======== Passage for review
In 2018, UNIDO and the Panamanian government joined forces on a multi-year feasibility study to determine whether the Central American country, a shipping giant which already counts an advanced logistics and cold chain infrastructure, could develop its drug distribution activities and also “integrate backward into manufacture of finished pharmaceutical products, as well as possibly into research and development of new, innovative medicines.”
 
In April 2024, the Panamanian government published a follow-up report concluding that value-added distribution services – the repackaging and labeling of medicines from bulk products followed by their warehousing, distribution and export -- were the most promising growth area for Panama, followed by clinical trials and manufacturing.
 
A focus on distribution, rather than manufacturing, would distinguish Panama’s ambitions from those of neighboring Costa Rica, which now boasts a strong and growing medical devices manufacturing sector second only to Mexico’s in Latin America.
 
The April report also noted that Panama has certain regulatory advantages that could help it attract clinical trials, including faster times to approvals than are standard in the region. The report recommended that any “existing regulatory bottlenecks” be identified and removed as part of Panama’s overall strategy.
 
Statement (Spanish)
 
New top regulator in Costa Rica
 
On 26 August, Bernny Villareal Cortés, a physician, was named Costa Rica’s new General Director of Health, replacing Ariana Angulo Alvarado, who briefly served as interim head of the agency.
 
The Ministry of Health is responsible for regulation of medical products and devices in Costa Rica. In the past two years it has experienced multiple shakeups of top staff.
 
Villareal Cortés previously held several key positions with the Costa Rican Social Security Fund, which administers much of the country’s public health system.
 
Statement (Spanish)
 
Argentina’s ANMAT seeks help strengthening surveillance communications
 
Regulators with Argentina’s National Administration of Food, Drugs and Medical Devices (ANMAT) said on 5 September that they had met with officials from the Uppsala Monitoring Centre (UMC), a global pharmacovigilance group, and the Pan-American Health Organization (PAHO). The purpose of the two-day meeting was to explore ways to communicate adverse events reports, particularly those related to vaccines, from ANMAT to the UMC’s global database. This process also involves aligning reporting language with international standards set by the World Health Organization and the International Council for Harmonisation (ICH).
================
Action item
Which countries are named in the regulatory news roundup? You won't need the records.
======== Given data
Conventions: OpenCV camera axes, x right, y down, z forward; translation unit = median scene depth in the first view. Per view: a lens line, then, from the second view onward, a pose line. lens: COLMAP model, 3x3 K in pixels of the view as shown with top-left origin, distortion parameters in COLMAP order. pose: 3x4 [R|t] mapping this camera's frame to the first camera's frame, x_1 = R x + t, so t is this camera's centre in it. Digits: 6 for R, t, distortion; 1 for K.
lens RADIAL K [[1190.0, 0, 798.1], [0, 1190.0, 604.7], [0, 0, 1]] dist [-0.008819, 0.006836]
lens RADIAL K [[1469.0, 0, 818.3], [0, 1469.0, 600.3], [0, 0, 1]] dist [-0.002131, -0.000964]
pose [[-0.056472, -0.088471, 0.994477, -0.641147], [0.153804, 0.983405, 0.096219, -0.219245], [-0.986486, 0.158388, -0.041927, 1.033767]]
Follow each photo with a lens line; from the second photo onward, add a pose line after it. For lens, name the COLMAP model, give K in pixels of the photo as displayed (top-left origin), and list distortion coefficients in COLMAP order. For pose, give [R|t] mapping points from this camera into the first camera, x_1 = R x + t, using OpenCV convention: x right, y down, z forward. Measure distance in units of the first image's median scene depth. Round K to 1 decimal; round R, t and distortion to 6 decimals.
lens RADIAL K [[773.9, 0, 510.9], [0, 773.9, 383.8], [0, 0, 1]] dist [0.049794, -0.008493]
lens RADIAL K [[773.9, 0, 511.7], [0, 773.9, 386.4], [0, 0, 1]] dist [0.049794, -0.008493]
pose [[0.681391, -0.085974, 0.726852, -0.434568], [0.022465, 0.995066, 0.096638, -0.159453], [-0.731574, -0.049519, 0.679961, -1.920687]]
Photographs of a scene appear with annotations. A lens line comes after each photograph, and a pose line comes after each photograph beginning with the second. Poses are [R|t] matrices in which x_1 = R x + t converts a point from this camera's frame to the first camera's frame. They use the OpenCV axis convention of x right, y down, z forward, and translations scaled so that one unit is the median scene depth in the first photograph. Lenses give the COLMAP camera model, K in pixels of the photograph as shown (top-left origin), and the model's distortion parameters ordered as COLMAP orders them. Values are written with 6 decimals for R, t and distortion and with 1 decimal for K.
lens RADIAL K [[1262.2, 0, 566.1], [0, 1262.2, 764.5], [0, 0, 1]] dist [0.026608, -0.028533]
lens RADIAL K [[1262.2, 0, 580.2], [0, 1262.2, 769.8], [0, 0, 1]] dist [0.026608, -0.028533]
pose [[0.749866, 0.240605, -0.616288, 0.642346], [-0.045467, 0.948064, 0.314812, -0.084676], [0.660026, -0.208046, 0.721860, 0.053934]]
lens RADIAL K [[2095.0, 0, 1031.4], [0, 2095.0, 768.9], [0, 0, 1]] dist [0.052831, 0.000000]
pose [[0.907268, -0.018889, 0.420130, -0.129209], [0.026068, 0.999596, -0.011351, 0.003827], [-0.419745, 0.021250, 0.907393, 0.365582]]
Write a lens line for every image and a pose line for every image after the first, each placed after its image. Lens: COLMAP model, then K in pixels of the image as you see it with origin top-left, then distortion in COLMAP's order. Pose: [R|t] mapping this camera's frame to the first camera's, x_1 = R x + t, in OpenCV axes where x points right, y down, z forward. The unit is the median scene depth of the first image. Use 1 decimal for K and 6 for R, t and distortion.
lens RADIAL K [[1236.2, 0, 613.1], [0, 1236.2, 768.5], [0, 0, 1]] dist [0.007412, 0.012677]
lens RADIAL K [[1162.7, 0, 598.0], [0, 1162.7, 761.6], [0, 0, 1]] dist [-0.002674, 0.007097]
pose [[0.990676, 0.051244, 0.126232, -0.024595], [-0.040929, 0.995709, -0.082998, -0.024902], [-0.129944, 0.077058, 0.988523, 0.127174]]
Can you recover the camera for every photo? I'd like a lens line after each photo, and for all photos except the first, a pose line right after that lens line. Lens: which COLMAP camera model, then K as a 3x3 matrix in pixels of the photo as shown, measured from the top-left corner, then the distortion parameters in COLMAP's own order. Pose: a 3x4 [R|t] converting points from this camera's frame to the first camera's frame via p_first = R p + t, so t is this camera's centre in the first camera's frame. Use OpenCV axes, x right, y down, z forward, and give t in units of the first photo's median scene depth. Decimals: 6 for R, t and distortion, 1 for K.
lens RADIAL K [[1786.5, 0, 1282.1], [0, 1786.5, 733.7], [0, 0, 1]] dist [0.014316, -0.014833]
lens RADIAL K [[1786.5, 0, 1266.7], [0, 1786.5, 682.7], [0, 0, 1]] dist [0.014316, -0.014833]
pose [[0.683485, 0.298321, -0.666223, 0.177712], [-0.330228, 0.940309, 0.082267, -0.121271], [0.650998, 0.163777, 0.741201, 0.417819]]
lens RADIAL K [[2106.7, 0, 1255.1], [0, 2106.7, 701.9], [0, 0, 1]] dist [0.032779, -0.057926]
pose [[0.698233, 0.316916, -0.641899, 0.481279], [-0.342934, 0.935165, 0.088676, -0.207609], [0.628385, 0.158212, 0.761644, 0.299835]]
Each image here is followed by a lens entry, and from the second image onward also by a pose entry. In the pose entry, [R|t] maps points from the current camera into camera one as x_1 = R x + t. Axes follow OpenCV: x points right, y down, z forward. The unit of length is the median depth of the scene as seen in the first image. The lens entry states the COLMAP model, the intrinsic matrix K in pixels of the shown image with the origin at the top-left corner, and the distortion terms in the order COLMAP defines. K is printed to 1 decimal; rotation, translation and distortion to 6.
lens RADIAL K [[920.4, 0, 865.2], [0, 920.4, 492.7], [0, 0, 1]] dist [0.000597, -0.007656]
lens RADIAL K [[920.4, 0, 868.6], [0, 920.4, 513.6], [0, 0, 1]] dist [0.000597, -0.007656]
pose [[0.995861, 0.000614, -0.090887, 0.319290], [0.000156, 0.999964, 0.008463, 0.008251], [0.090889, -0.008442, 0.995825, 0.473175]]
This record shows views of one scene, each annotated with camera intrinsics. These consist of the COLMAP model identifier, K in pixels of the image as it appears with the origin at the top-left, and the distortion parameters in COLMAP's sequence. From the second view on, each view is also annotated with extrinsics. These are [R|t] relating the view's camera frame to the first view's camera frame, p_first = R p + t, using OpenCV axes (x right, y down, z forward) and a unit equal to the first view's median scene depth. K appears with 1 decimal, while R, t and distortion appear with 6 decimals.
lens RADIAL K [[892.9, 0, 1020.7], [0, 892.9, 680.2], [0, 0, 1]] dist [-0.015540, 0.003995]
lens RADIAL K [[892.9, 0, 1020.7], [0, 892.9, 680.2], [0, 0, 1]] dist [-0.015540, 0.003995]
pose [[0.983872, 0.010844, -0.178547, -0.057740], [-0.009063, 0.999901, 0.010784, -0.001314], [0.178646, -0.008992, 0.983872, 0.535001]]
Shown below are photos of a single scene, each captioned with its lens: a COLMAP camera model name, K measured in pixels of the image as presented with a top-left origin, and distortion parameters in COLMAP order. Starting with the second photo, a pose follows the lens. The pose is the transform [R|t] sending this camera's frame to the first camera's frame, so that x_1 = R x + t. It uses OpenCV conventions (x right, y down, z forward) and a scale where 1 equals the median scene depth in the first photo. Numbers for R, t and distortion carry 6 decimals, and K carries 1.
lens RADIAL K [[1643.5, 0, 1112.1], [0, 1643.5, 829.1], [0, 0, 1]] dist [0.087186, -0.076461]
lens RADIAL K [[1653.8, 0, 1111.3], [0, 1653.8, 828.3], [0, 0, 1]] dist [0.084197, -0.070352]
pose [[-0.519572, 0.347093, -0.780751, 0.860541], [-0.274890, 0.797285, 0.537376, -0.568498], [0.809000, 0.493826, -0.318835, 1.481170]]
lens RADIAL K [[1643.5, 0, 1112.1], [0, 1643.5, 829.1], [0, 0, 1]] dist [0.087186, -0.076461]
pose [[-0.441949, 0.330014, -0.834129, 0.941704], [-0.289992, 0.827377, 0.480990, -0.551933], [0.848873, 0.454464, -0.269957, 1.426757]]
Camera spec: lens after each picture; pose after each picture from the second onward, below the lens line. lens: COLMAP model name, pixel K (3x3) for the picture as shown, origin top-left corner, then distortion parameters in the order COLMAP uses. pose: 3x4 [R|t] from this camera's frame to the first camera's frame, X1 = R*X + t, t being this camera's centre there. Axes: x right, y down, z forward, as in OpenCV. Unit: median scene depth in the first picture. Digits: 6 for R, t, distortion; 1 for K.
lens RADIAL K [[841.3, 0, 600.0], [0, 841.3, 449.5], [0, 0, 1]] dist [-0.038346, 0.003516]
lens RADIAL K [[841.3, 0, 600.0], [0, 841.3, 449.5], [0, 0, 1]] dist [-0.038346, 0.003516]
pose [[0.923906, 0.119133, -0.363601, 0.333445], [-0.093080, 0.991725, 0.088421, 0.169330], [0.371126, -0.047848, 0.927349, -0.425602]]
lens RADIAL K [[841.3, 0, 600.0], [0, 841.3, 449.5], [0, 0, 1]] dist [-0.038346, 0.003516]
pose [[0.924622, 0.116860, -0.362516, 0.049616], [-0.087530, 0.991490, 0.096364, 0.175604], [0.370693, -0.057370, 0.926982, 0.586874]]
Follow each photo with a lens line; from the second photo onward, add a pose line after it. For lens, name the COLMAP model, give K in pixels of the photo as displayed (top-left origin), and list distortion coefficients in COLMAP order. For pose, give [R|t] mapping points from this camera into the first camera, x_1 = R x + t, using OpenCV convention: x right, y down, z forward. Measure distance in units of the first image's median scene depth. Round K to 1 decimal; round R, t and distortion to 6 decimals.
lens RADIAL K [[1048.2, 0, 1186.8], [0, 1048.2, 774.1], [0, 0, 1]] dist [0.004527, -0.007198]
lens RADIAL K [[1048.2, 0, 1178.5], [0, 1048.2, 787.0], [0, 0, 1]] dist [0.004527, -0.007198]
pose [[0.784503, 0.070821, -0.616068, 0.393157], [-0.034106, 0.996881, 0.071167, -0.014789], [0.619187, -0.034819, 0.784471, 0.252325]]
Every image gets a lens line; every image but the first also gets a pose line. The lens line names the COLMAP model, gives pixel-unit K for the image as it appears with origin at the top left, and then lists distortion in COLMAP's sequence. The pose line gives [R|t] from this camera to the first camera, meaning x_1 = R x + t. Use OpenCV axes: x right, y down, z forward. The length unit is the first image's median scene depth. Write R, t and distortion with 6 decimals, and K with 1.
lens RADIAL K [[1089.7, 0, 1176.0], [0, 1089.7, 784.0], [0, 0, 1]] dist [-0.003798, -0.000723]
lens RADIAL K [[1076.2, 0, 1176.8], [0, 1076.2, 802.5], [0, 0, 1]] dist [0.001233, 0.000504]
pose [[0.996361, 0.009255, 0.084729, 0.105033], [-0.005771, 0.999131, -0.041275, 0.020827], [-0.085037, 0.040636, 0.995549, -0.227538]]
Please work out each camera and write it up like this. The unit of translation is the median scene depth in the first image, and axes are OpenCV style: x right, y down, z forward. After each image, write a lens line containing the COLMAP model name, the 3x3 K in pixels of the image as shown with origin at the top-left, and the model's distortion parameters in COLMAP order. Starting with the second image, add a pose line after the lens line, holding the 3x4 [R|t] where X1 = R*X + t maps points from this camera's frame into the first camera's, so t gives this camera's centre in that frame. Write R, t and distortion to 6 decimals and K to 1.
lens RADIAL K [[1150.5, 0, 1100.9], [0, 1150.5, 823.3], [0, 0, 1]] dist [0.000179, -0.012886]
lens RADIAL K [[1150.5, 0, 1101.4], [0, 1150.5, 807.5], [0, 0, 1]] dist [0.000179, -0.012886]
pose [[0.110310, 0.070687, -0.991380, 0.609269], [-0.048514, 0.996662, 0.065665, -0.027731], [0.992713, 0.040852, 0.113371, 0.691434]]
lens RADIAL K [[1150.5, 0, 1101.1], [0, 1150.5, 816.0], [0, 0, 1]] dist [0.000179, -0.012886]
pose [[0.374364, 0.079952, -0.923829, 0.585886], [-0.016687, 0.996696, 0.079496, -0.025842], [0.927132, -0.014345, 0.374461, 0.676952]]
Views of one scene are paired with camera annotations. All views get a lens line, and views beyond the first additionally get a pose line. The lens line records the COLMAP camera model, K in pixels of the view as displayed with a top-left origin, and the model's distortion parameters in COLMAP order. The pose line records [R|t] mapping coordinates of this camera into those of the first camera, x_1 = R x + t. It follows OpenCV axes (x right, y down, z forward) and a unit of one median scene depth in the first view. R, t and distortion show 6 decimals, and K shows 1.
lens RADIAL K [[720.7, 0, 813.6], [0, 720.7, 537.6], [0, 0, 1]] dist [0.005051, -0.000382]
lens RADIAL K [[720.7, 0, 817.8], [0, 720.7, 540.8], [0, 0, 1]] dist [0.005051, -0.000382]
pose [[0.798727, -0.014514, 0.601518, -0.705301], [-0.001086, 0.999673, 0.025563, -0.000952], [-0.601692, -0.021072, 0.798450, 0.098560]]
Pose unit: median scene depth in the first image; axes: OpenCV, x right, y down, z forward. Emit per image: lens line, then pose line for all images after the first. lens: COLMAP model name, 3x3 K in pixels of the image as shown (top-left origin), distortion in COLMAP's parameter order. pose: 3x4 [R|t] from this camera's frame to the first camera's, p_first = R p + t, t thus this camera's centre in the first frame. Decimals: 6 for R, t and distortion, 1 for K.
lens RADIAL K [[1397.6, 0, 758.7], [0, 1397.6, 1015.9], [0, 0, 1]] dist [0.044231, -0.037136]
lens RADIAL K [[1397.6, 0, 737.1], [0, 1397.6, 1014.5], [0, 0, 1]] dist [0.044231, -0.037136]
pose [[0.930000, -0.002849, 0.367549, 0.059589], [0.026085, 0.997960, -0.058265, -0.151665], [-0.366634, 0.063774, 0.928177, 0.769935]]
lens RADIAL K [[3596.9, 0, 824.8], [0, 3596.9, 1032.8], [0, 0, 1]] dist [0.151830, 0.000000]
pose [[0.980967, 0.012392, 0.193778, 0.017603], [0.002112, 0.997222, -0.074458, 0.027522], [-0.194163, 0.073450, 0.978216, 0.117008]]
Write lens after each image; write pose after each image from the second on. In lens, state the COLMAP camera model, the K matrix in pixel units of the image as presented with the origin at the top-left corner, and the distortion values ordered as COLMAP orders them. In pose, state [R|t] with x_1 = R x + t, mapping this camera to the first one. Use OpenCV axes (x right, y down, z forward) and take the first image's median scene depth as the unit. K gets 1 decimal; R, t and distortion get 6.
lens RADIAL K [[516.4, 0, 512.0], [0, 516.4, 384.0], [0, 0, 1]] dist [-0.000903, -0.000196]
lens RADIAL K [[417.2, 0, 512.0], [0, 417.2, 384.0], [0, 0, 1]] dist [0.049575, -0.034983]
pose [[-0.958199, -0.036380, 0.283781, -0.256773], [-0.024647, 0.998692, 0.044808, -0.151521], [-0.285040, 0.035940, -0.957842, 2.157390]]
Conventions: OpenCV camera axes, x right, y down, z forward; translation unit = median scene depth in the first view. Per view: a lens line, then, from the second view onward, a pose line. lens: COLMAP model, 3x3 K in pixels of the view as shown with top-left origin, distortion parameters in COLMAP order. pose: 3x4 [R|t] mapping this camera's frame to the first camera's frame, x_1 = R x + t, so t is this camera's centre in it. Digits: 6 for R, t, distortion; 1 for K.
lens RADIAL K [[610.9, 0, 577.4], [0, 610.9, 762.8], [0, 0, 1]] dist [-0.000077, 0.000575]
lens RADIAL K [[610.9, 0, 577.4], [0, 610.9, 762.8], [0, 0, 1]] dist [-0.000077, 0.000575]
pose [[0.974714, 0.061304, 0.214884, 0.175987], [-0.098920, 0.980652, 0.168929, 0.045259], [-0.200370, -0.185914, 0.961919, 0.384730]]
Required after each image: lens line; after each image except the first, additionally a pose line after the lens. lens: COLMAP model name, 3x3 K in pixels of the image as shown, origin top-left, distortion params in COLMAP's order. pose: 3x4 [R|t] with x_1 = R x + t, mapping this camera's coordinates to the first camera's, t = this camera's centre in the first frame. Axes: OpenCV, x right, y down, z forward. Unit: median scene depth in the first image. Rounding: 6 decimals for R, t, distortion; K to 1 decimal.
================
Response to the task
Panama, Costa Rica, Mexico, Argentina